* Dataset extract *
★ ★ ★

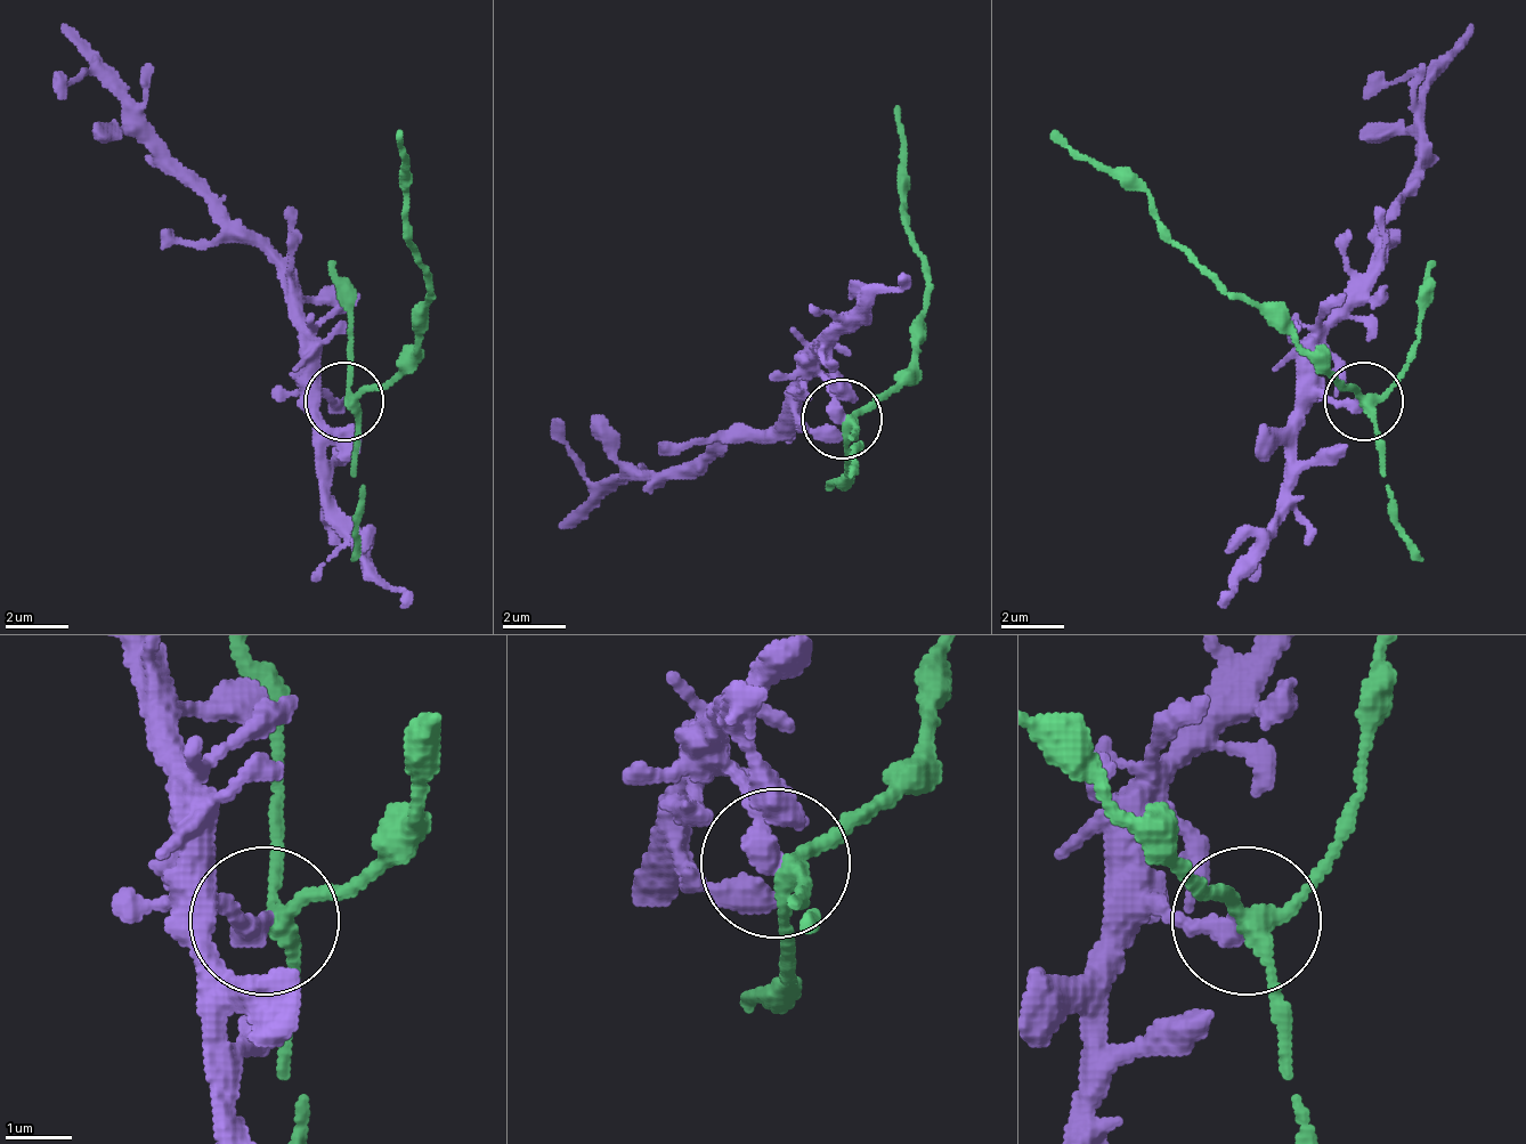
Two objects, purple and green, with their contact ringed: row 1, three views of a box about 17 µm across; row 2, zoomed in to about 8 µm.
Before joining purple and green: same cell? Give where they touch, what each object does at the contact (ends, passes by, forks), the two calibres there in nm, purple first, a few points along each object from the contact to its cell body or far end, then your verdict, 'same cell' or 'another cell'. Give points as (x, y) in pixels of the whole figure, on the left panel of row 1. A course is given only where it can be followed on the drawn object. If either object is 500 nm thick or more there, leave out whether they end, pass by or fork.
at (345, 400); purple ends there; green forks there; 360 nm thick on the purple side, 220 nm on the other; purple runs (342, 399), (318, 383), (310, 327), (294, 280), (88, 73), (56, 97); green runs (342, 399), (414, 351), (429, 303), (429, 264), (406, 193), (398, 137); same cell

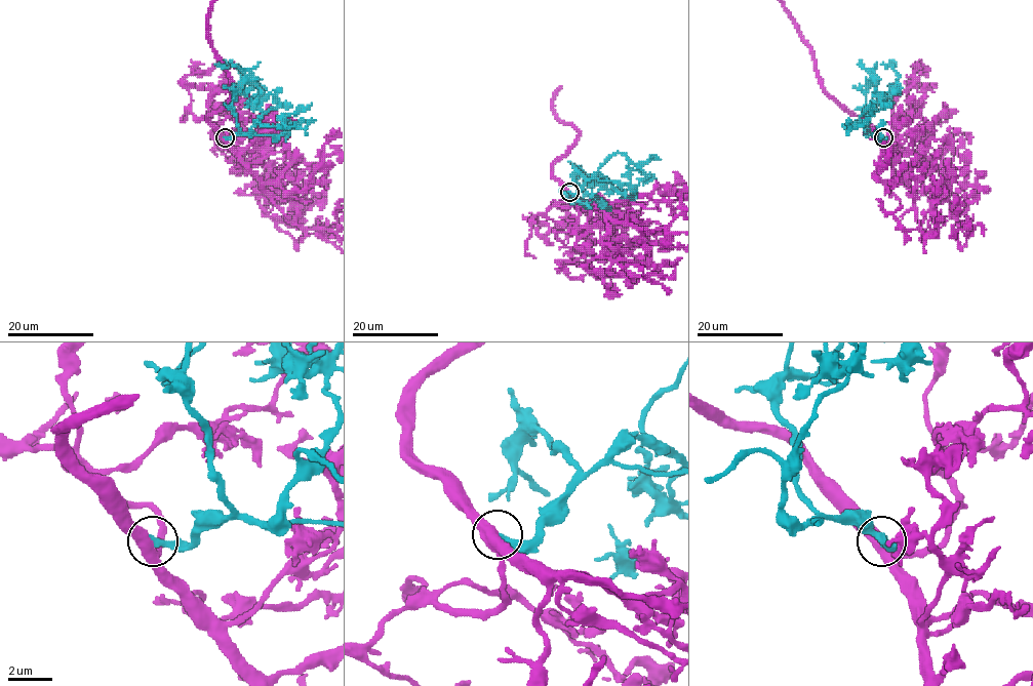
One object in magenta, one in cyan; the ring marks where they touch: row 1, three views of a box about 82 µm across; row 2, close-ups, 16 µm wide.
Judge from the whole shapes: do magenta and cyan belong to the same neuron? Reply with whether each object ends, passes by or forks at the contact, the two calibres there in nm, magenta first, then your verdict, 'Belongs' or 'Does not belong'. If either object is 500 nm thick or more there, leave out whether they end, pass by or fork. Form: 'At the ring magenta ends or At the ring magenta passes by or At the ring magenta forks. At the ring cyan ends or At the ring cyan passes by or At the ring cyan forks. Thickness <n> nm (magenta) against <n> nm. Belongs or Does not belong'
At the ring magenta forks. At the ring cyan ends. Thickness 440 nm (magenta) against 320 nm. Belongs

★ ★ ★

Starting at the top of the listing above, please restate word for word each line up to and including the one that holds "One object in", omitting every image.

Two objects, purple and green, with their contact ringed: row 1, three views of a box about 17 µm across; row 2, zoomed in to about 8 µm.
Before joining purple and green: same cell? Give where they touch, what each object does at the contact (ends, passes by, forks), the two calibres there in nm, purple first, a few points along each object from the contact to its cell body or far end, then your verdict, 'same cell' or 'another cell'. Give points as (x, y) in pixels of the whole figure, on the left panel of row 1. A course is given only where it can be followed on the drawn object. If either object is 500 nm thick or more there, leave out whether they end, pass by or fork.
at (345, 400); purple ends there; green forks there; 360 nm thick on the purple side, 220 nm on the other; purple runs (342, 399), (318, 383), (310, 327), (294, 280), (88, 73), (56, 97); green runs (342, 399), (414, 351), (429, 303), (429, 264), (406, 193), (398, 137); same cell

One object in magenta, one in cyan; the ring marks where they touch: row 1, three views of a box about 82 µm across; row 2, close-ups, 16 µm wide.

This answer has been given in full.